For a given function $g(n)$ we denote by $\Theta(g(n))$ the set functions

$\Theta(g(n))$ = $\{f(n):$ there exists positive constants $c_1, c_2$ and $n_0$ such that $0 \leq c_1g(n) \leq f(n) \leq c_2g(n)$ for all $n \geq n_0$ .$\}$

We say $6n^3 \neq \Theta(n^2)$ becuase if it was, then there would be:

\begin{equation} 6n^3 \leq c_2n^2 \Rightarrow n \leq c_2/6 \hspace{100px} (1) \end{equation}

which is not true because $n$ (size of the input) is not limited to any constant.

But to prove $\dfrac{1}{2}n^2-3n = \Theta(n^2)$ we can write

\begin{align*} c_1n^2 &\leq \dfrac{1}{2}n^2-3n \leq c_2n^2\\ c_1 &\leq \dfrac{1}{2}-\dfrac{3}{n} \leq c_2 \end{align*}

by setting $c_1=1/14, c_2=1/2, n_0=7$ it becomes true.

Here is the problem,

$$\dfrac{1}{2}-\dfrac{3}{n} \leq c_2$$

implies

$$ n \leq \dfrac{1/2-c_2}{3} \hspace{100px} (2) $$

why in $(1)$ bounding $n$ is a contradiction, but in $(2)$ it is not?

Thanks

Answer 1

Since $n>0$, $\dfrac 3n >0$. Hence $\dfrac{1}{2}-\dfrac{3}{n} \leq c_2$ is implied by $\dfrac 12\le c_2$.

That is, your (2) is not correct while everything else is fine.

Just in case you cannot see why your (2) is wrong, please take a look at the following deduction. $$ \dfrac{1}{2}-\dfrac{3}{n} \leq c_2\\ \dfrac{1}{2}-c_2\le\dfrac{3}{n} \\ \dfrac{1/2-c_2}{3} \leq \dfrac 1n\\ \dfrac 1n\ge\dfrac{1/2-c_2}{3} $$ Compare the last inequality with your (2).

Answer 2

Alternatively, you might find it more convenient to work with the limit definition.

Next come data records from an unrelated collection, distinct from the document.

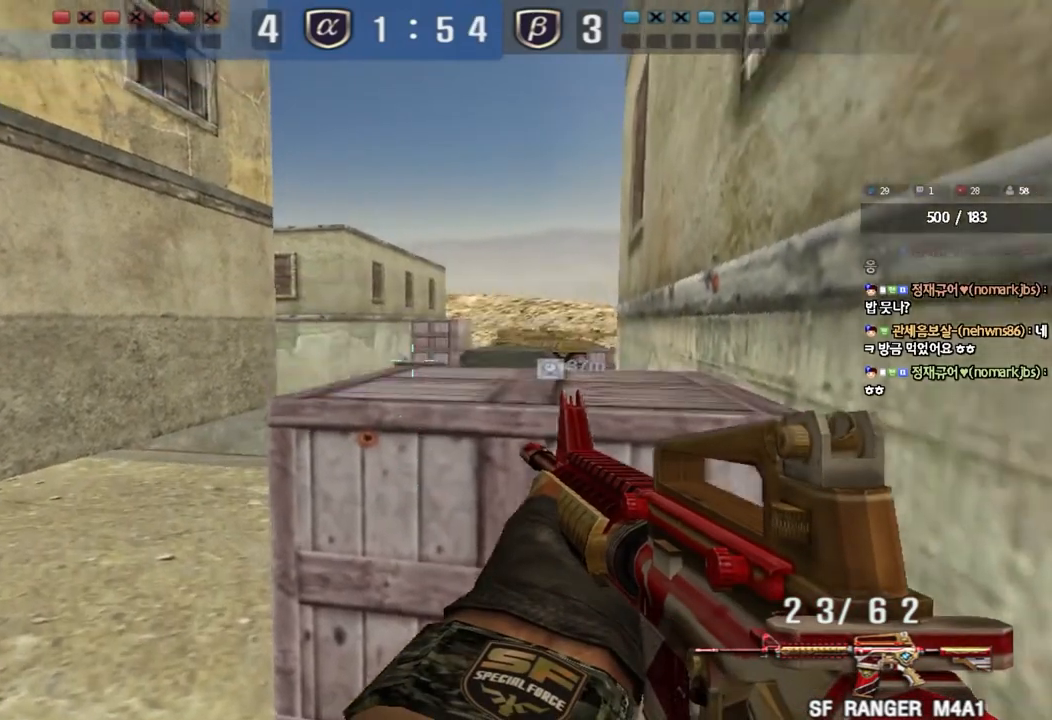
{"keys": [], "events": [[333, "ctrl", "up"]]}
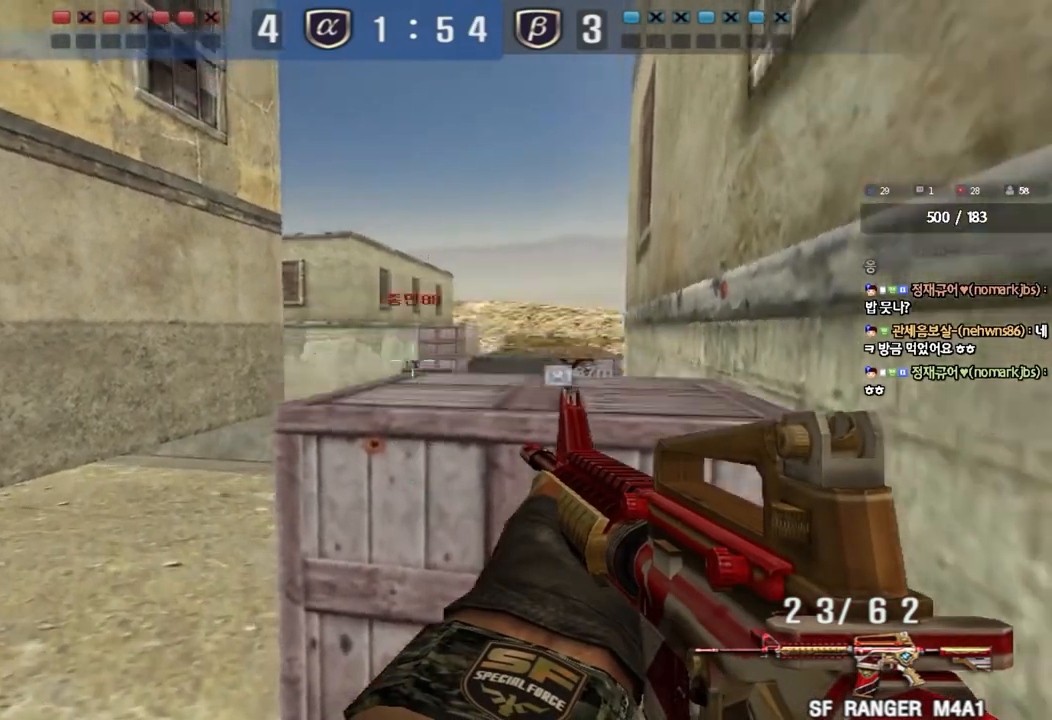
{"keys": ["ctrl"], "events": [[100, "ctrl", "down"], [200, "ctrl", "up"], [217, "ctrl", "down"]]}
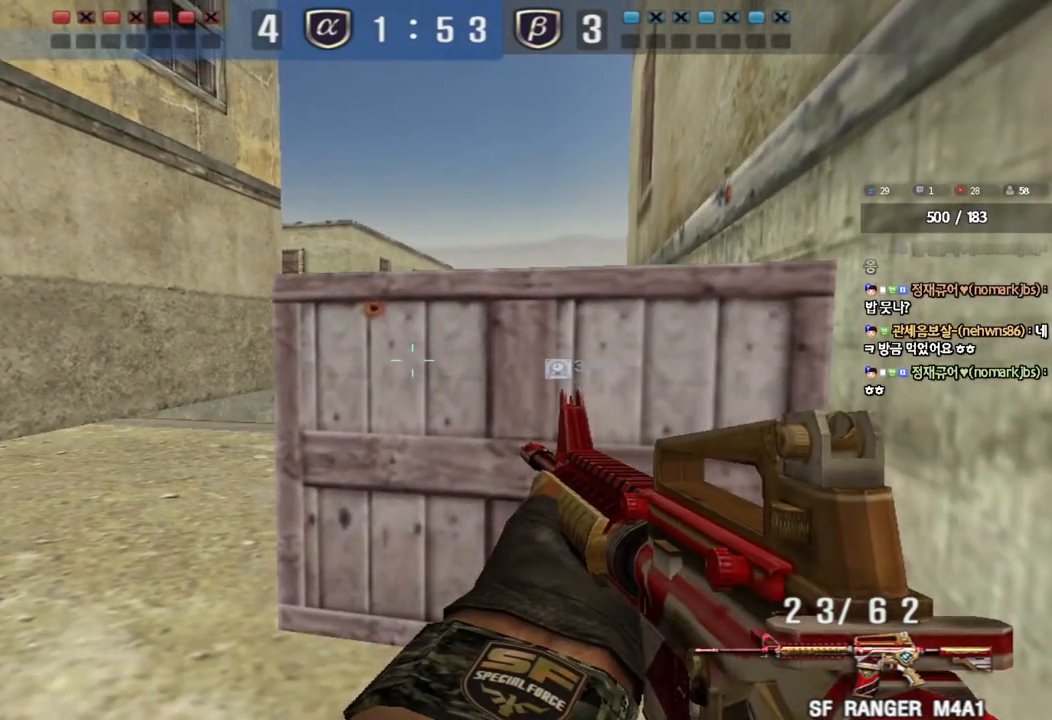
{"keys": ["ctrl"], "events": [[183, "a", "down"], [183, "s", "down"], [417, "a", "up"], [417, "s", "up"]]}
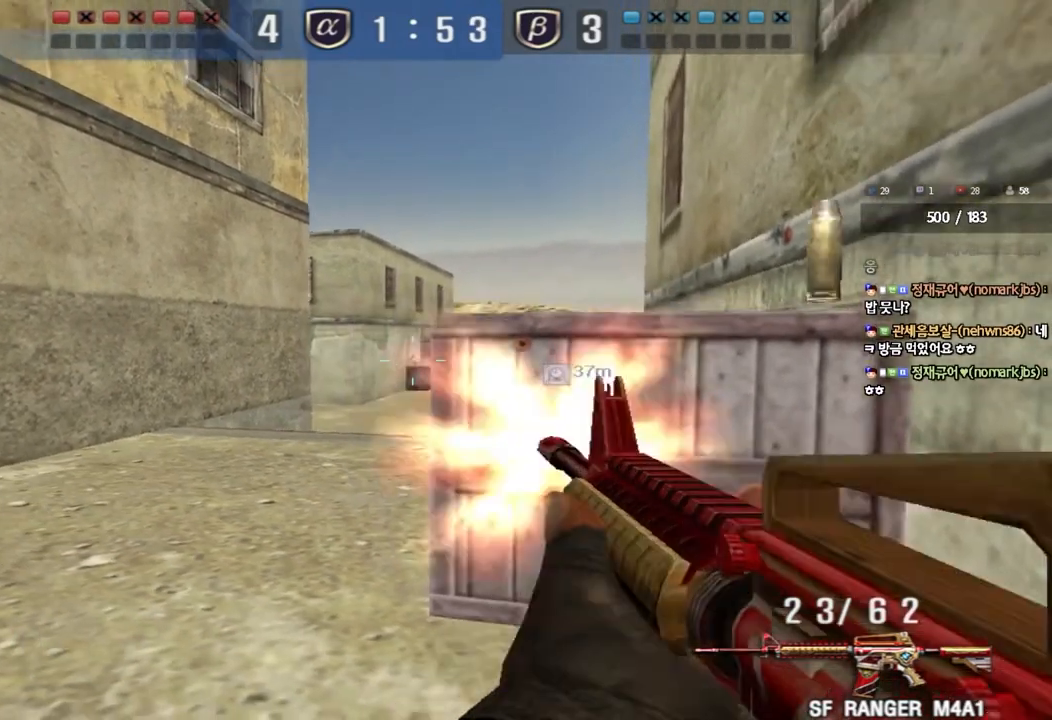
{"keys": ["d", "w"], "events": [[433, "w", "down"], [450, "d", "down"], [500, "ctrl", "up"]]}
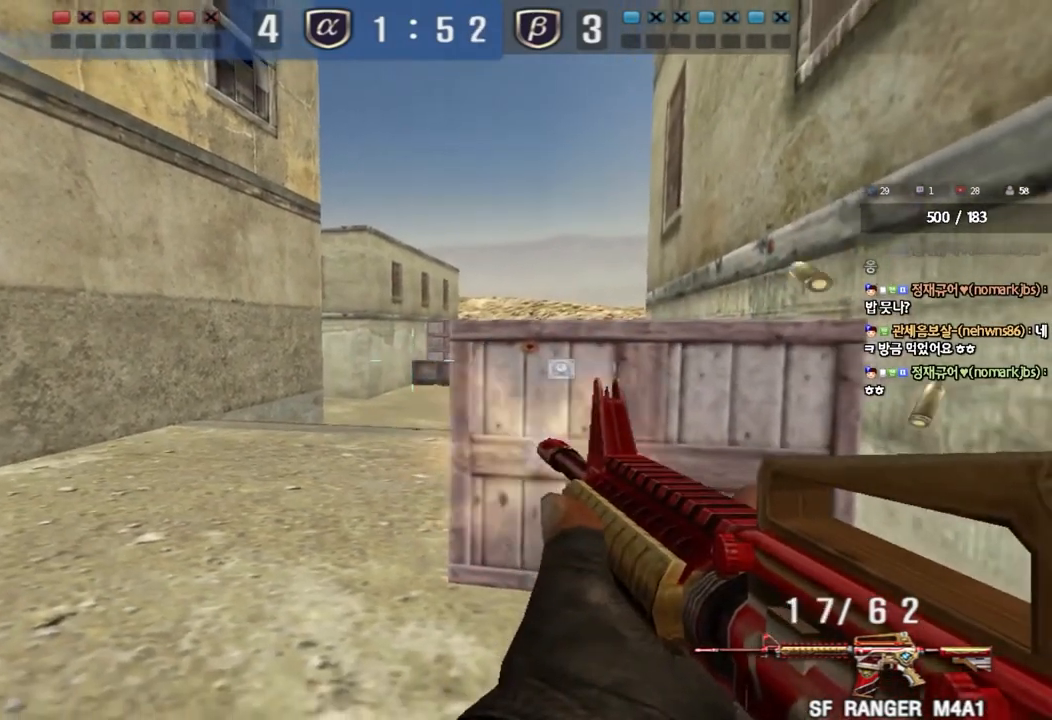
{"keys": [], "events": [[117, "d", "up"], [117, "w", "up"]]}
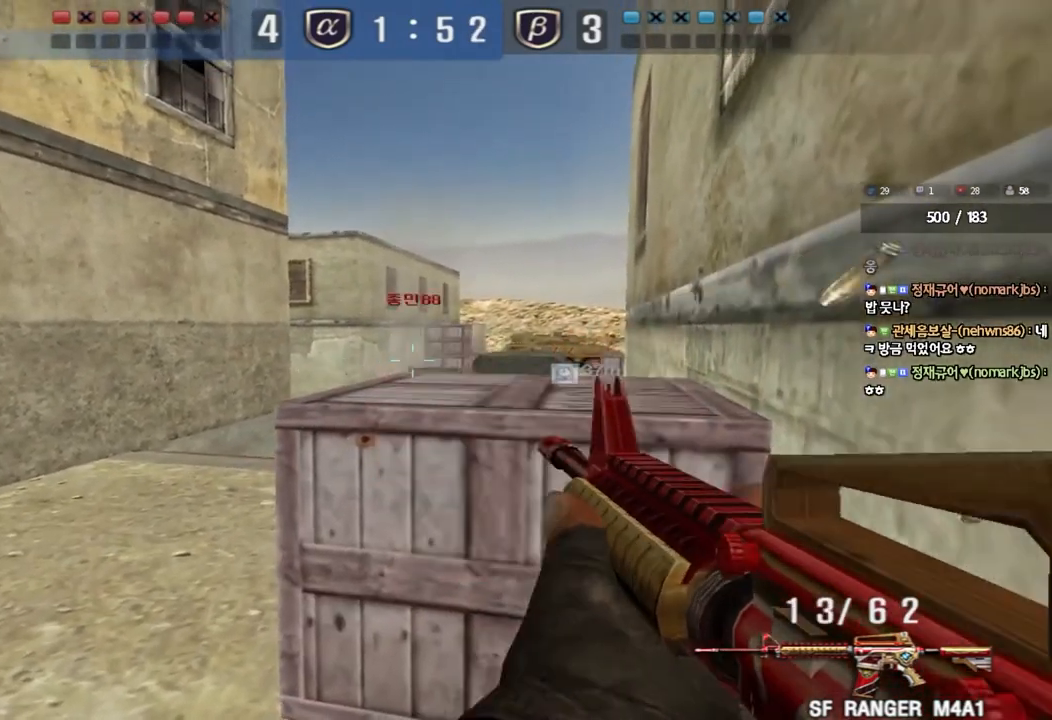
{"keys": ["ctrl", "s"], "events": [[117, "ctrl", "down"], [300, "s", "down"]]}
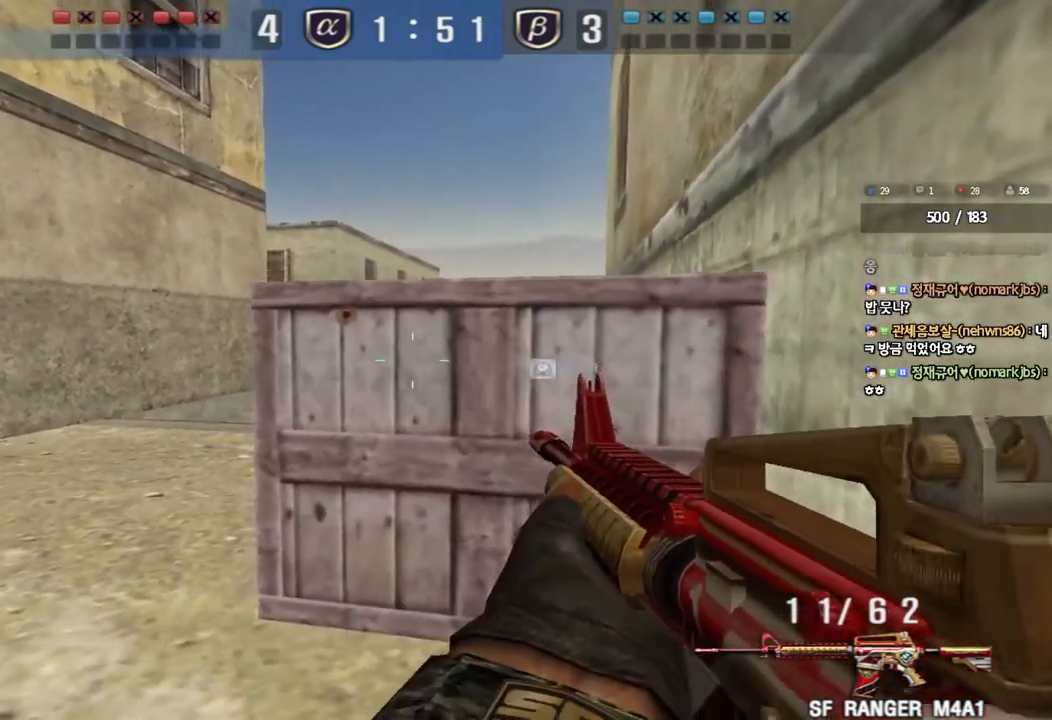
{"keys": [], "events": [[100, "s", "up"], [400, "ctrl", "up"]]}
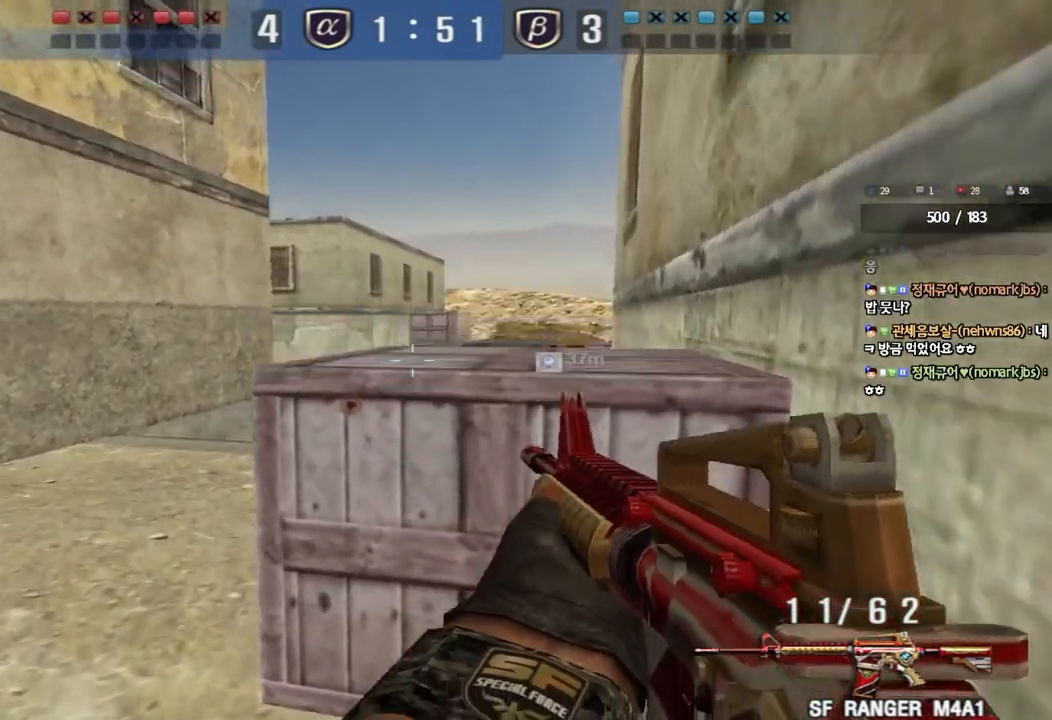
{"keys": [], "events": [[67, "ctrl", "down"], [283, "ctrl", "up"]]}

To prove that $f(n) = (1/2)n^2 - 3n = \Theta(n^2)$, we must prove that

• (i) $f(n) = O(n^2)$, and that
• (ii) $f(n) = \Omega(n^2)$.

To prove (i), we must show that $\lim_{n \to \infty} f(n)/n^2 < \infty$. Plugging in we find that $1/2 < \infty$, and are done. To prove (ii), we must show that $\lim_{n \to \infty} f(n)/n^2 > 0$. Now, we see that $1/2 > 0$, and are done. It follows from (i) and (ii) that $f(n) = \Theta(n^2)$, concluding the proof.